When Arguello came to New York to fight Rafael (Bazooka) Limon in July of 1979, Nicaragua was in a state of turmoil. The violent Sandinista revolt against the right-wing regime of Anastasio Somoza was nearing its successful conclusion. After Arguello knocked out Limon in 11 rounds on the night of July 8 at the Garden's Felt Forum, he started back to Managua by way of Miami.
"I didn't know how much things would be changed," Arguello says, "so I just took ordinary luggage when I left home six weeks before the fight. The full-scale civil war had started when I was in Mexico training for Limon, and when I got to Miami after the fight, Dr. [Eduardo] Roman, my manager, said there was a big problem getting back into Nicaragua, so I stayed for a while in Miami."
He's still there. After the revolutionary government took over, Arguello's house and that of his mother were confiscated as well as his boat, his cars, his chicken-raising business and his bank account. The Sandinistas were rough about it, turning his mother and his eldest sister into the street without time even to pack their clothes. His house, he was told, had been given over to Soviet diplomats and government men were driving around in his Mercedes. He still had about $200,000 in a U.S. bank, but the greater part of the capital—approximately $500,000 in money and properties—that he had earned in 67 fights during almost 11 years, was gone.
He was bewildered. Hadn't he sent money to the Sandinistas when their leaders were in exile in Mexico? Hadn't he gone into the ring against Limon in New York under the red and black Sandinista banner, for all to see? And hadn't his younger brother, Eduardo, been killed while fighting for the Sandinista cause only weeks earlier? Arguello's anger slowly grew, his resolution deepened. "When you have something hard to do, you must do it," he says, reflecting on these events. "I had to do it all again. I had everything, now I had to start again. If you have a lot of courage you can do it again."
Flying into Managua—a city of 398,514 in the small Central American nation of 2.74 million—one notices a stunning resemblance between the rubble still lying there from the 1972 earthquake and that caused when Somoza's planes attacked his own people's houses in 1979. Barrio Monse√±or Lezcano, where Arguello was born, on April 12, 1952, and raised, has the stigmata of poverty—lean dogs, the crouching unemployed, the patched, ill-hung doors, the roof split open to the sun.

__LISTED ENTRIES__

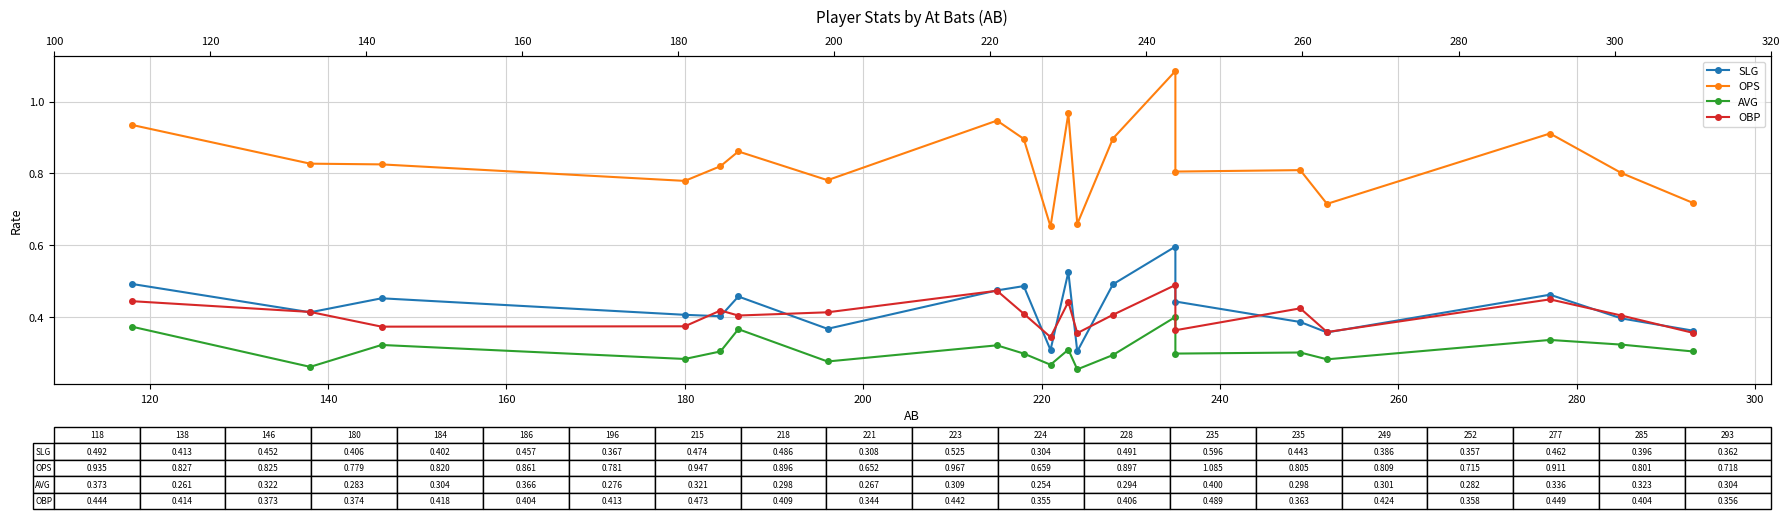

Is it true that OPS equals 0.6 at 17?

False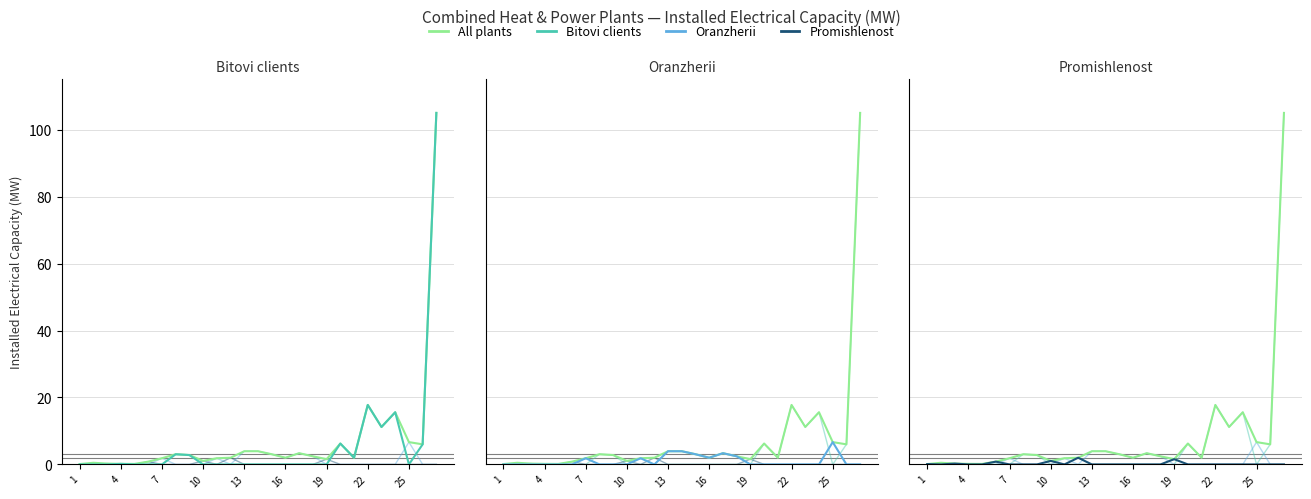

Which series changed the most between 14 and 22?

Bitovi clients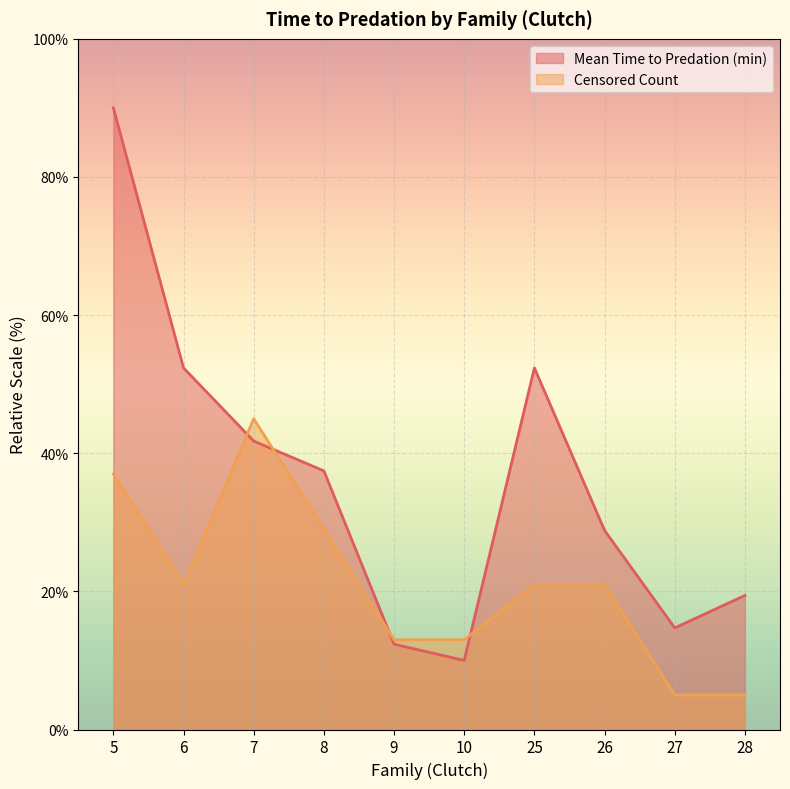

What is the maximum value for Mean Time to Predation (min)?

90.0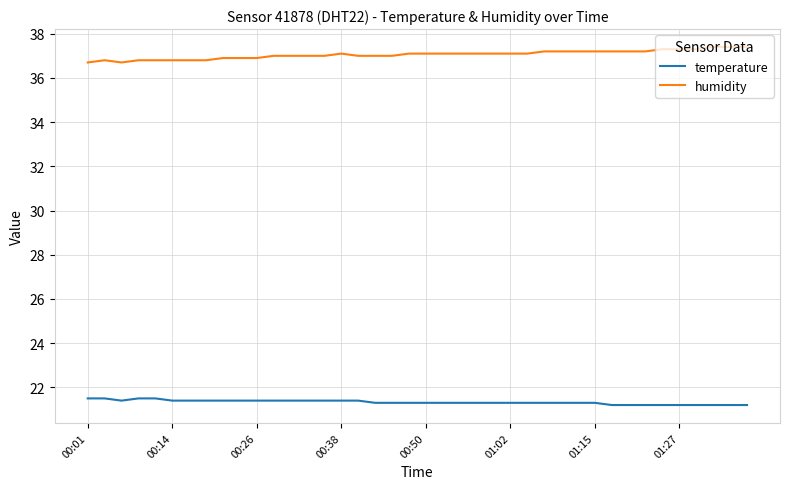

Which series has the largest total across all categories?

humidity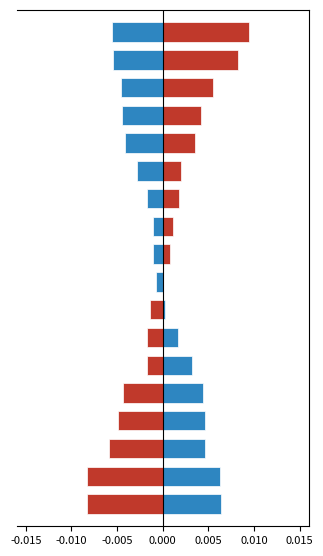

The value of YH-HET at 0.005 is 0.0. True or false?

True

__WORK REQUIRED__
Please return the Arguello passage from "He's still there." to "years, was gone.", copied word for word.

__WRITTEN ANSWER__
He's still there. After the revolutionary government took over, Arguello's house and that of his mother were confiscated as well as his boat, his cars, his chicken-raising business and his bank account. The Sandinistas were rough about it, turning his mother and his eldest sister into the street without time even to pack their clothes. His house, he was told, had been given over to Soviet diplomats and government men were driving around in his Mercedes. He still had about $200,000 in a U.S. bank, but the greater part of the capital—approximately $500,000 in money and properties—that he had earned in 67 fights during almost 11 years, was gone.